Smart contracts for Network
We want a function that
- can be proven with zero-knowledge
- is optimized for both EVM and for end-user devices (e.g. node, browser)
- emits tokens at a constant rate (even if the hashrate grows unexpectedly)
To achieve zero-knowledge proving, the client generates a (supposedly random) secret that is hashed twice, the first step is just hashing the secret to make it a proof. The second hash is to mix the proof with various parameters to avoid replay and ensure it has no value if in the wrong hands.
Those parameters are
A secret is only valuable to you if its hash is valuable to you. If someone steals your secrets, he would have to check if they are valuable to him, which is the same computation as mining them.
A secret is only valuable on a specific contract. This allows deploying multiple versions of the token on the same chain.
A secret is only valuable on a specific chain. This allows deploying the token on another chain. This is needed because contracts can have the same address on different chains.
So when I send you a proof, this proves that I know a secret whose hash is valuable to you. And since proofs are deduplicated on the receiver side, no one can replay them.
let secrets = []
let proofs = []
let total = 0
while (total < price) {
const secret = random()
const proof = keccak256(secret)
const value = keccak256(proof, receiver, contract, chain)
secrets.push(secret)
proofs.push(proof)
total += value
}Of course, someone can randomly generate proofs and check them for value before sending them, skiping the first hash and saving resources.
let proofs = []
let total = 0
while (total < price) {
const proof = random() // lol
const value = keccak256(proof, receiver, contract, chain)
proofs.push(proof)
total += value
}But this would still require half the computation. So a server receiving some proofs should only account them for half their value.
Also, since you can have a reputation protocol on top of Network, then spoofing proofs can most of the time only be done once.
We use the Keccak-256 (SHA-3) hashing function, it's the best compromise between gas efficiency on EVM, strong unguessability, implementation in many languages, and especially WebAssembly compatible.
Then, parameters are encoded using ABI, which in this case is raw bytes concatening, this ensures no expensive conversion between raw bytes and other types such as hex string and bigint (e.g. on JavaScript runtimes). This allows to directly put the first keccak256 output into the second keccak256 input. Especially when using WebAssembly.
const mixin = concat(empty, receiver, contract, chain) // <-- empty slot for the proof
while (true) {
const secret = random()
const proof = keccak256(secret) // <--- zero-conversion and zero-copy
mixin.set(0, proof) // <--- directly copy the proof into the mixin at offset 0
const value = keccak256(mixin) // <--- zero-conversion and zero-copy
}Each value is divided by the average. This ensures that the emission rate remains constant (linear emission), even when the hashrate power grows unexpectedly.

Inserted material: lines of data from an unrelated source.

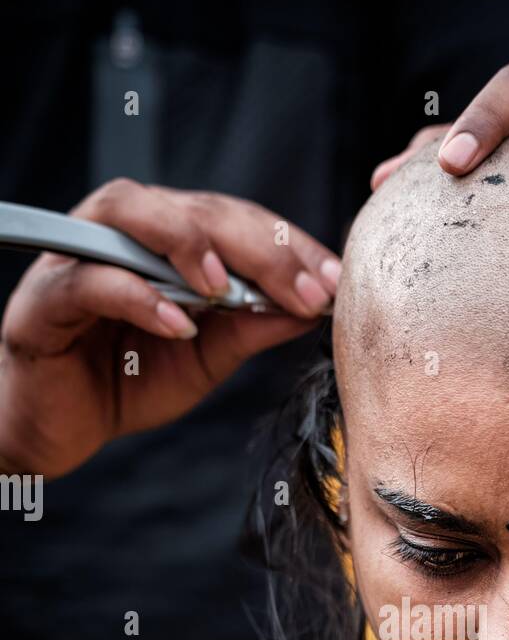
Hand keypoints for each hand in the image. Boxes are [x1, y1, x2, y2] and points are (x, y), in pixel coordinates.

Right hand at [0, 179, 341, 477]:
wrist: (59, 431)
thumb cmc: (127, 382)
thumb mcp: (206, 357)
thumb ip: (250, 326)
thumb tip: (312, 306)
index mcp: (166, 241)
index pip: (234, 221)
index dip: (286, 246)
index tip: (333, 280)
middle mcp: (123, 234)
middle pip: (193, 208)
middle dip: (256, 246)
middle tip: (305, 288)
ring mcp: (79, 256)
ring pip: (131, 215)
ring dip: (186, 242)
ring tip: (226, 285)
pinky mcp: (44, 299)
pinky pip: (90, 280)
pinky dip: (136, 297)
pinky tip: (177, 324)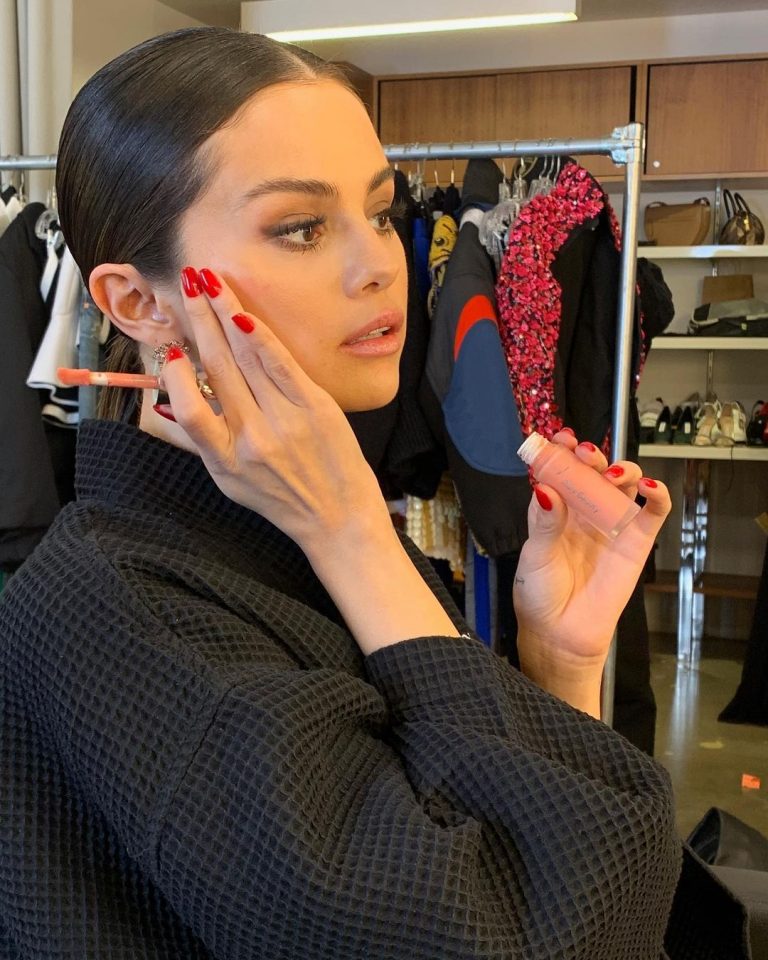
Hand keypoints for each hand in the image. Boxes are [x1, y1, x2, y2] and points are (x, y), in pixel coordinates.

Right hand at [158, 267, 458, 653]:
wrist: (339, 520)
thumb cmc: (283, 500)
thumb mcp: (230, 484)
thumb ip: (203, 442)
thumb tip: (174, 401)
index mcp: (225, 460)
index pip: (190, 411)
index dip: (176, 377)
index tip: (170, 348)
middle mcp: (252, 440)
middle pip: (218, 369)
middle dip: (199, 321)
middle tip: (186, 286)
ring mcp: (285, 422)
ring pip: (246, 357)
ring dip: (225, 313)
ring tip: (209, 282)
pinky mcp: (316, 408)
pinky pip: (281, 364)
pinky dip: (260, 336)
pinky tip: (242, 312)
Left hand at [513, 431, 670, 709]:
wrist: (561, 633)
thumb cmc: (540, 594)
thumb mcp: (536, 556)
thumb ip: (544, 523)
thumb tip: (545, 489)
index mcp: (554, 508)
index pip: (561, 470)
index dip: (563, 452)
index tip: (560, 440)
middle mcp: (583, 511)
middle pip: (594, 471)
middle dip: (591, 456)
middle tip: (585, 455)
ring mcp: (611, 524)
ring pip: (624, 484)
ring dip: (623, 469)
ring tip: (614, 474)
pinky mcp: (636, 542)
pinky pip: (653, 513)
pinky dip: (657, 495)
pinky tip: (650, 488)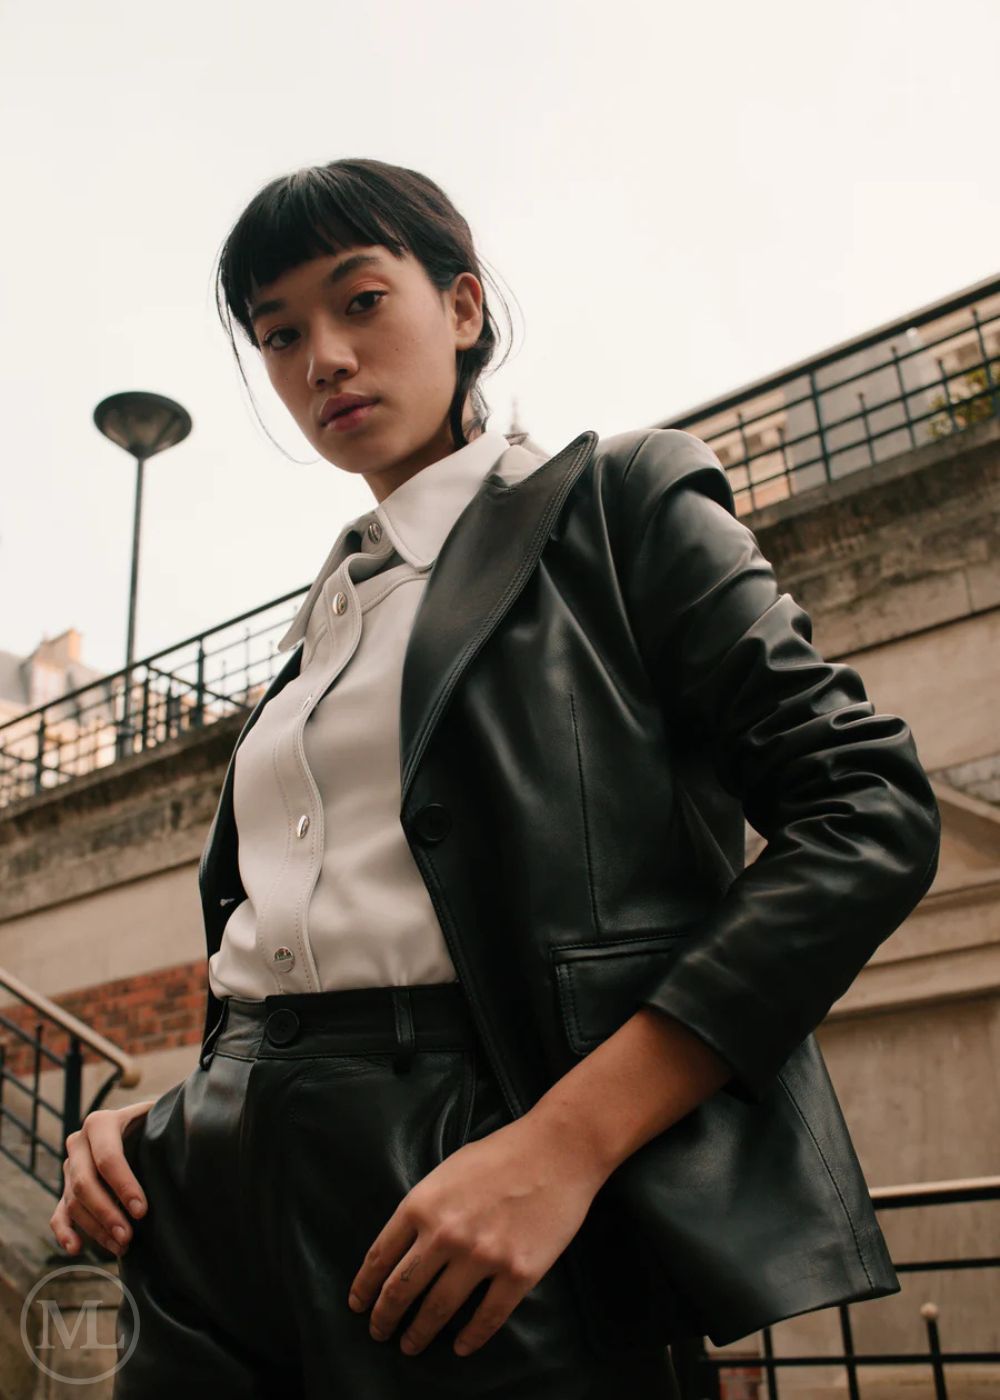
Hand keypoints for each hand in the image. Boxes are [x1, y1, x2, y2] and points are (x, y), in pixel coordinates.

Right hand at [49, 1101, 156, 1257]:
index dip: (123, 1185)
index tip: (142, 1210)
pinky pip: (59, 1213)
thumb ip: (165, 1125)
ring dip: (95, 1228)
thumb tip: (186, 1144)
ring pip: (74, 1202)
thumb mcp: (157, 1117)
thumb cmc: (153, 1123)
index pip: (107, 1158)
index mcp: (100, 1124)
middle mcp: (79, 1143)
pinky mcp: (66, 1188)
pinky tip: (77, 1249)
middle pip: (85, 1183)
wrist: (135, 1123)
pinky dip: (64, 1232)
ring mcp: (69, 1167)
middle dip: (107, 1213)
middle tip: (128, 1237)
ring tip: (121, 1247)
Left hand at [346, 1109, 604, 1358]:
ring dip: (419, 1334)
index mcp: (422, 1204)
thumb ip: (424, 1207)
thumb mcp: (447, 1170)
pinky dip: (470, 1338)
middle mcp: (445, 1234)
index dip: (364, 1288)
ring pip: (437, 1311)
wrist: (558, 1149)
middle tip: (380, 1332)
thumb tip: (406, 1245)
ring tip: (411, 1346)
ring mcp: (482, 1256)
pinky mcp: (517, 1272)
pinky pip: (487, 1318)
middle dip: (385, 1317)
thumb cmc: (502, 1153)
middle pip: (401, 1290)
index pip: (380, 1257)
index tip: (358, 1305)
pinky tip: (461, 1346)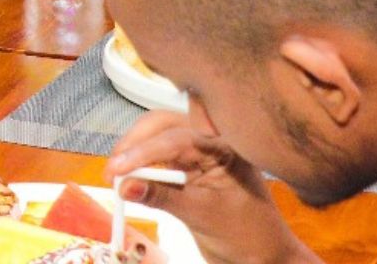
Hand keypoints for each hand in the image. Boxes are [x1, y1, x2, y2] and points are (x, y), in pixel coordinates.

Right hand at [106, 111, 317, 263]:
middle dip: (134, 143)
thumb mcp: (201, 215)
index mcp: (225, 147)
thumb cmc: (245, 234)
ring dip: (135, 151)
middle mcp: (212, 141)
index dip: (142, 152)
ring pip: (157, 136)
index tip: (117, 170)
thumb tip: (125, 186)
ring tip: (118, 176)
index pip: (176, 139)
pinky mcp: (188, 166)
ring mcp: (199, 152)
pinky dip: (141, 164)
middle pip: (163, 125)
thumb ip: (162, 197)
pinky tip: (131, 177)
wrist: (263, 254)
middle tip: (113, 171)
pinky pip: (159, 155)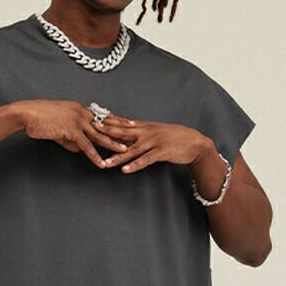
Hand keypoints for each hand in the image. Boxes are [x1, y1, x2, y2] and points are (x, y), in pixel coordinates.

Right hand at [15, 100, 134, 168]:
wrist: (28, 114)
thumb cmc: (40, 119)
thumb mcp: (59, 129)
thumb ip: (70, 140)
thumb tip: (79, 150)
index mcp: (80, 109)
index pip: (102, 116)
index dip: (116, 120)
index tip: (128, 123)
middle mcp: (82, 113)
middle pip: (106, 123)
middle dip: (121, 129)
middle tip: (135, 133)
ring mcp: (77, 121)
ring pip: (100, 135)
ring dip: (113, 144)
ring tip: (124, 151)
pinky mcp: (71, 130)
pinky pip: (86, 146)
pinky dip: (95, 155)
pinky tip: (101, 163)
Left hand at [93, 117, 209, 172]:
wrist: (193, 142)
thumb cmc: (173, 138)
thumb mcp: (154, 132)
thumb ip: (138, 133)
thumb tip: (123, 133)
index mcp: (143, 126)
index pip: (121, 122)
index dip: (107, 120)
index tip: (93, 115)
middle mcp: (146, 132)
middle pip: (123, 132)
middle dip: (106, 131)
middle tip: (91, 130)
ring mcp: (154, 142)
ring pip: (131, 150)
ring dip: (117, 157)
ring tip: (104, 163)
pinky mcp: (161, 152)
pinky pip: (145, 160)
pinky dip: (135, 165)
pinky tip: (125, 170)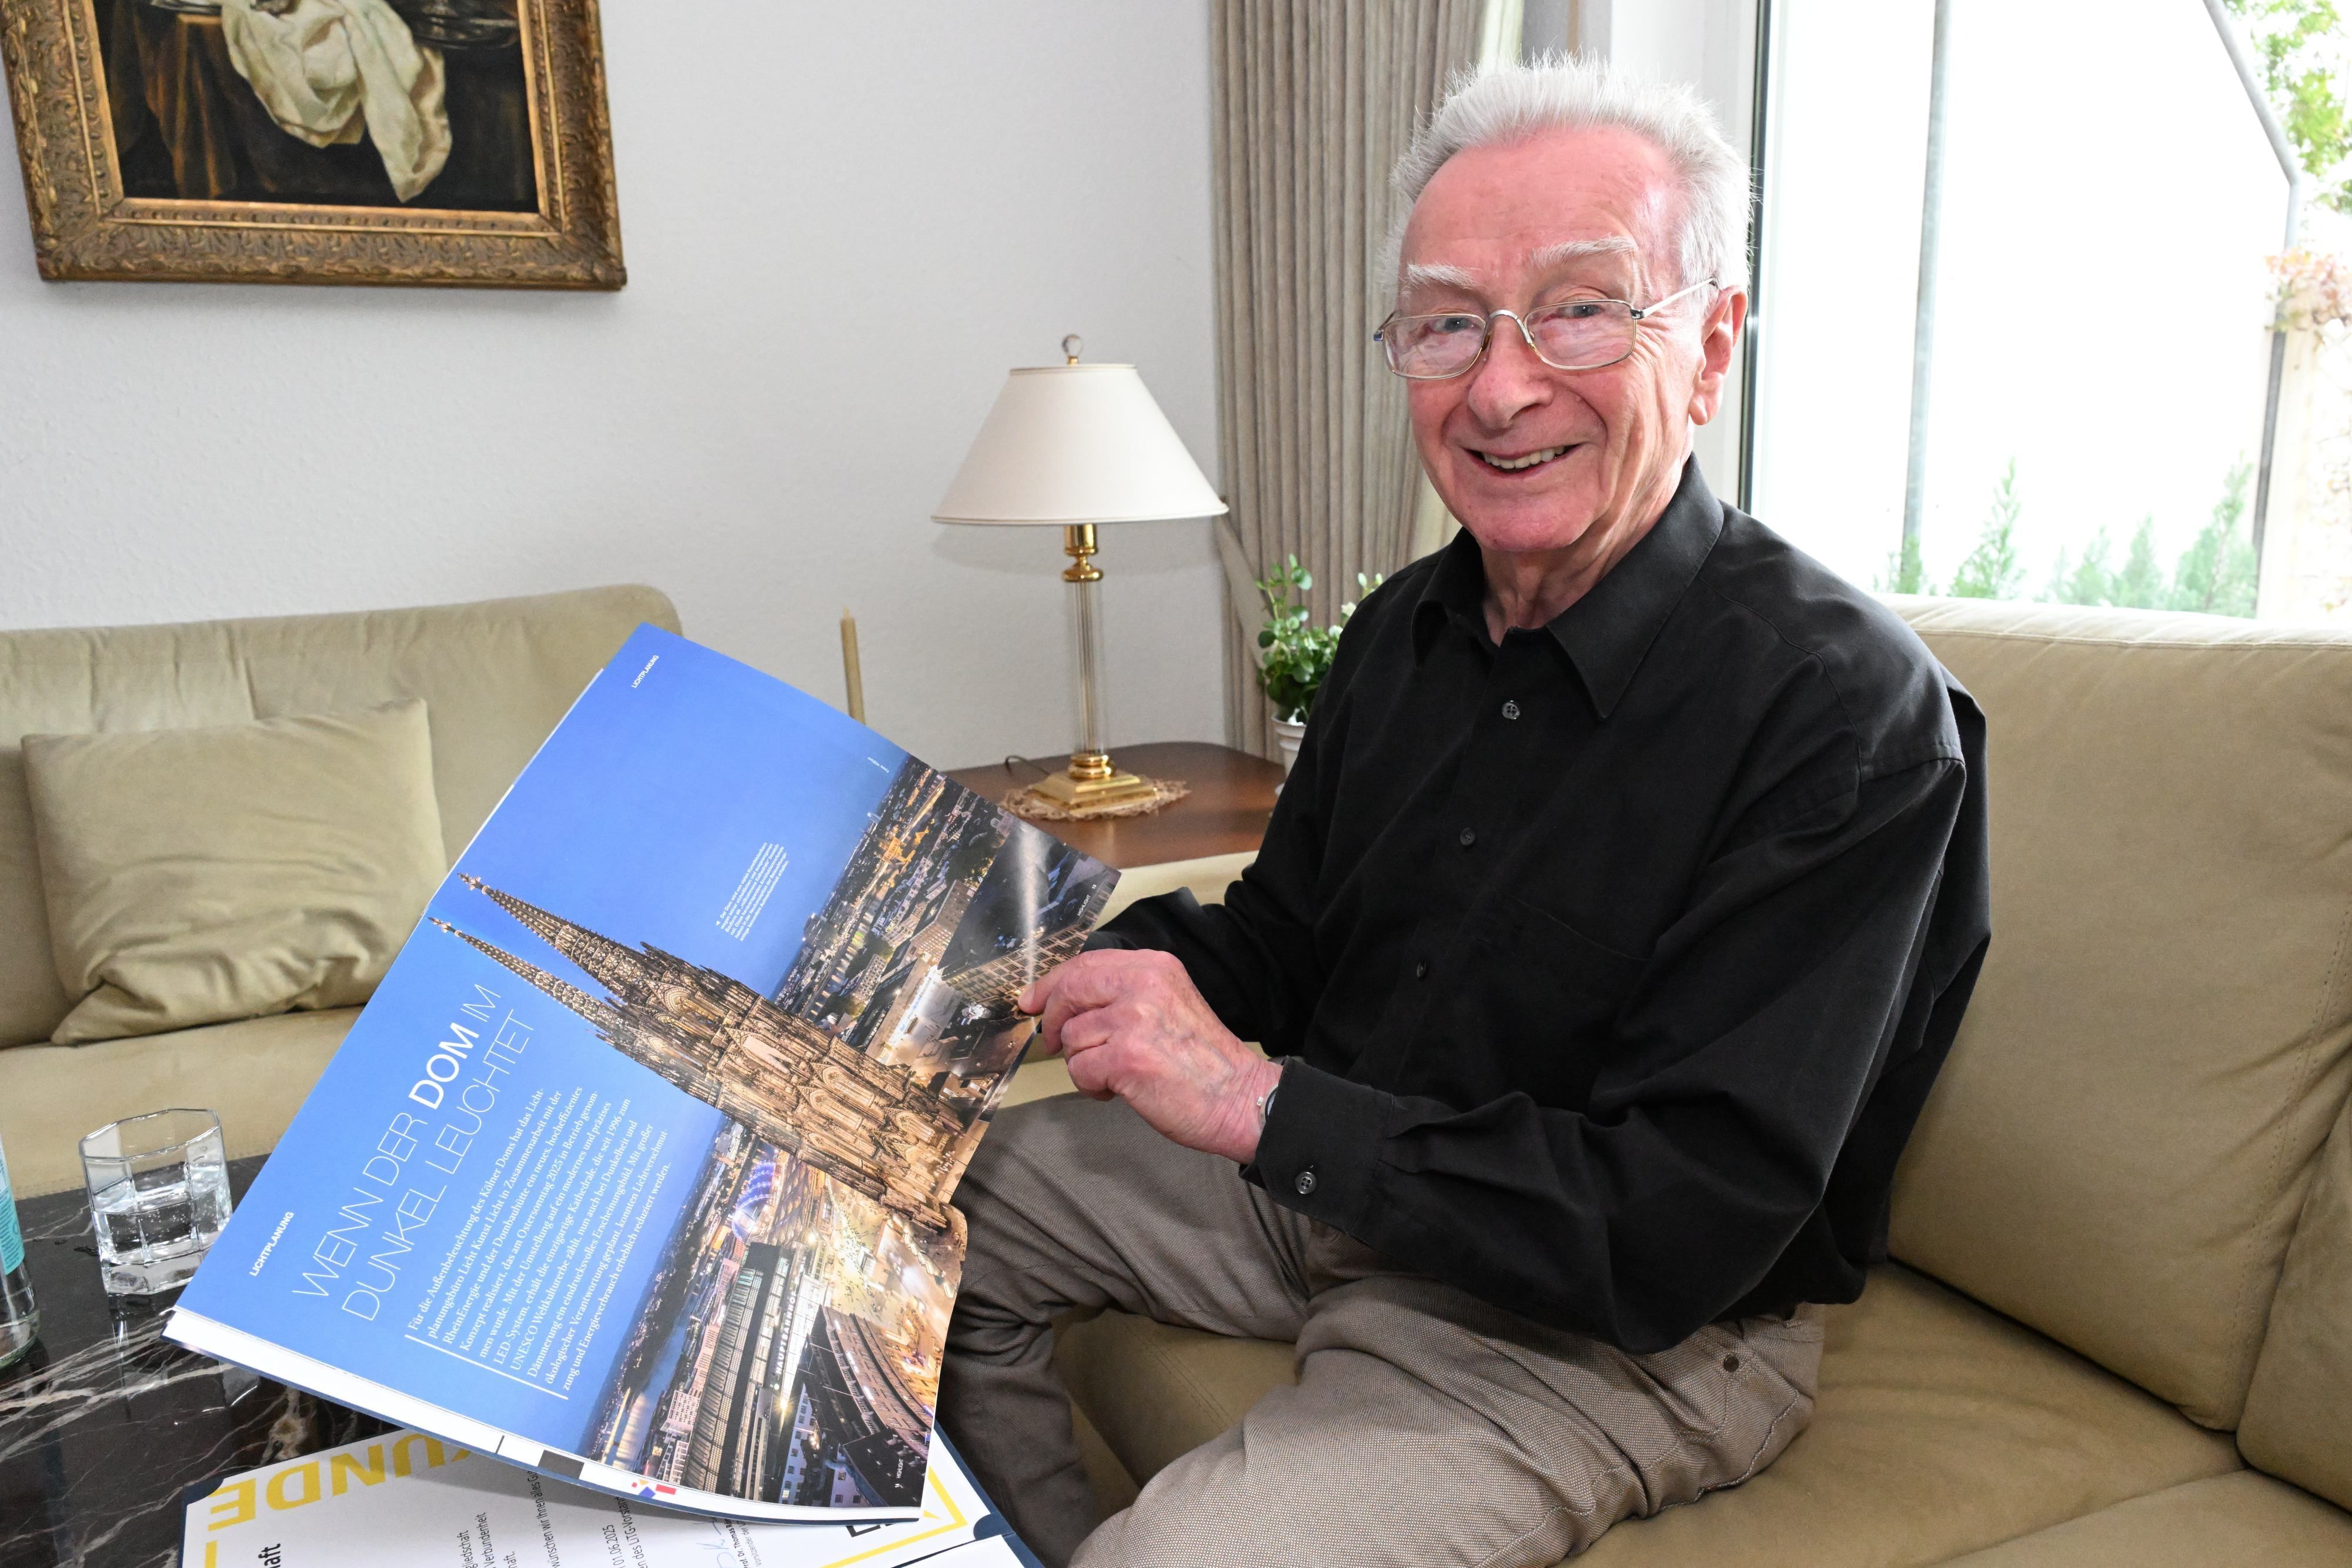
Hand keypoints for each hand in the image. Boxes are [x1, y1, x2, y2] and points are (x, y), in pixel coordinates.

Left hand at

More specifically, we compute the total value (whose derivative is the value), and the total count (whose derivative is 1).
let total = 0n
let count = 0n
let supply = 0n
function emit(value: bigint) {
total += value
count += 1
supply += ???
}So to increase the supply constantly, we need a way to reduce the value to a constant c even if the value grows in unexpected ways over time.
c
= f' / f
= (total' / count') / (total / count)
= (value / 1) / (total / count)
= value / average
Since total / count is the average of all values, we essentially divide the value by the average.
This works when value over time (= the hashrate) is
- constant (no grow) -> average is constant too -> emission is constant
- linear -> average is linear too -> emission is constant
- sublinear -> average is sublinear too -> emission is constant
- quadratic -> average is quadratic too -> emission is constant
- cubic -> average is cubic too -> emission is constant
Running this script will show you a linear supply
let total = 1n
let count = 1n
let supply = 0n
for (let i = 1n; i < 1000000000n; i++) {
// const x = 1n // constant
// const x = i // linear
const x = i ** 2n // quadratic
// const x = i ** 3n // cubic
// const x = 2n ** i // exponential
total += x
count += 1
const average = total / count
const minted = x / average
supply += minted
console.log(x.toString(), total.toString(), supply.toString())
}One of the exceptions is if the hashrate is exponential (c^(x) for any c). This doesn't work because the average can't keep up with the value, since the value is the previous total at each iteration.